▶ Exercise task: For each statement (a), (b) and (c), say whether it agrees with the piece on Bill Cullen below, and support each yes or no with the deciding words of that piece, quoted exactly. (a) Three on a Match aired on NBC from 1971 to 1974. (b) The writer's mother could not abide As the World Turns. (c) Bill Cullen worked on game shows on radio and television for 40 years.

Vintage TV: Bill Cullen

This is an updated version of something I first posted in 2008. I’m running it again because a biography of Bill Cullen was recently published; you can buy it here.

The show was a yawnfest, just boring as all get out, but I watched it every weekday afternoon anyway.

Bill Cullen at the helm of Three on a Match

It was Three on a Match, a game show that aired on NBC from 1971 to 1974. Part of what made it boring, given that I was four years old, was that its rules were complicated. I could never figure out what was going on! I started watching this confusing program because it was on against Let’s Make a Deal on ABC, which my mother could not abide, and As the World Turns on CBS, which I could not abide. But I kept watching because its congenial host always made me think of my grandfather, and I rather liked imagining seeing my grandfather on TV every weekday afternoon. The grandfatherly host was Bill Cullen, the most versatile and prolific game-show host ever, who worked almost non-stop doing them on radio and television for 40 years. If you were breathing at any time between the 1950s and the 1980s you almost certainly saw Bill Cullen on TV. Here’s a complete episode of Three on a Match from February of 1974 that shows how the game was played.

▶ Collected material:
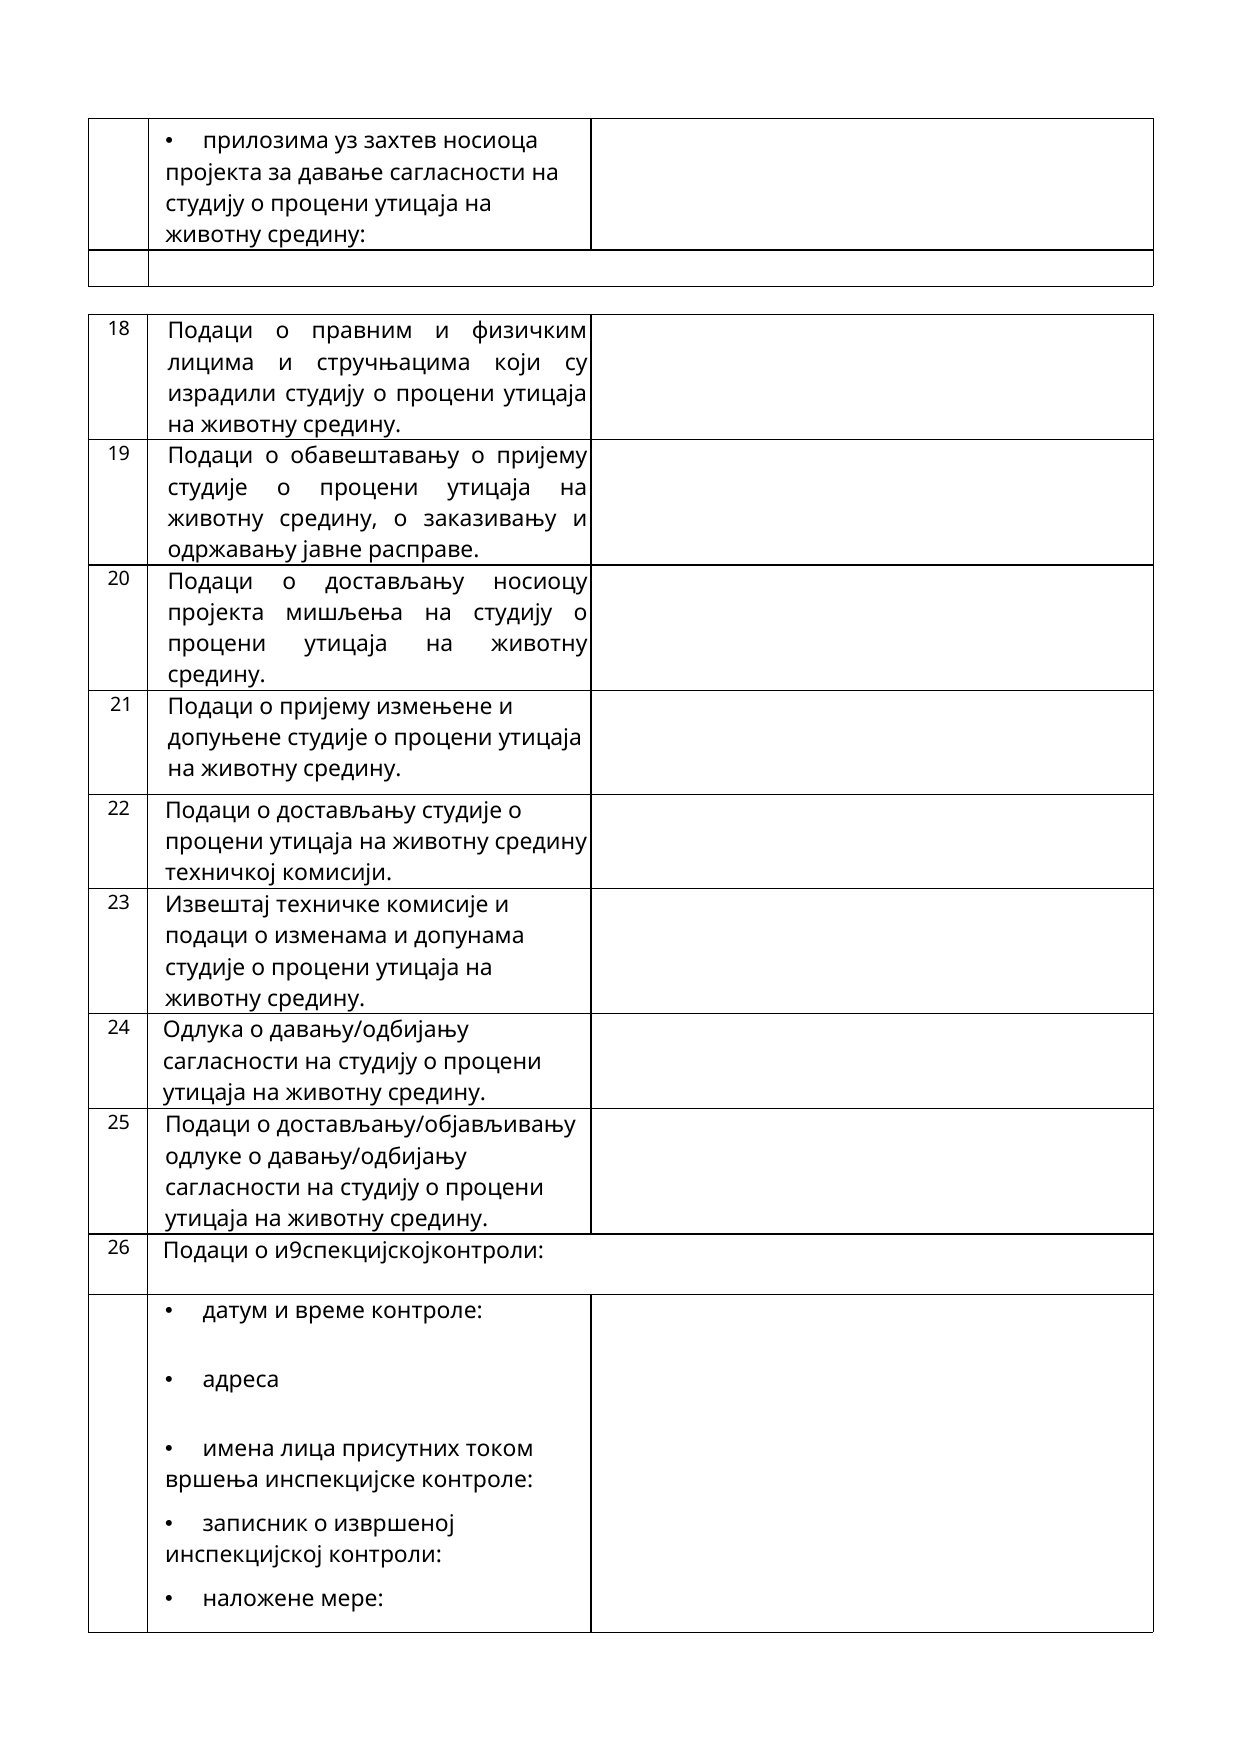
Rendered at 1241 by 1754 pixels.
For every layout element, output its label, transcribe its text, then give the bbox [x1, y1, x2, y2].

▶ Task output:
(a) Yes: "a game show that aired on NBC from 1971 to 1974"
(b) No: "Let’s Make a Deal on ABC, which my mother could not abide, and As the World Turns on CBS, which I could not abide"
(c) Yes: "who worked almost non-stop doing them on radio and television for 40 years"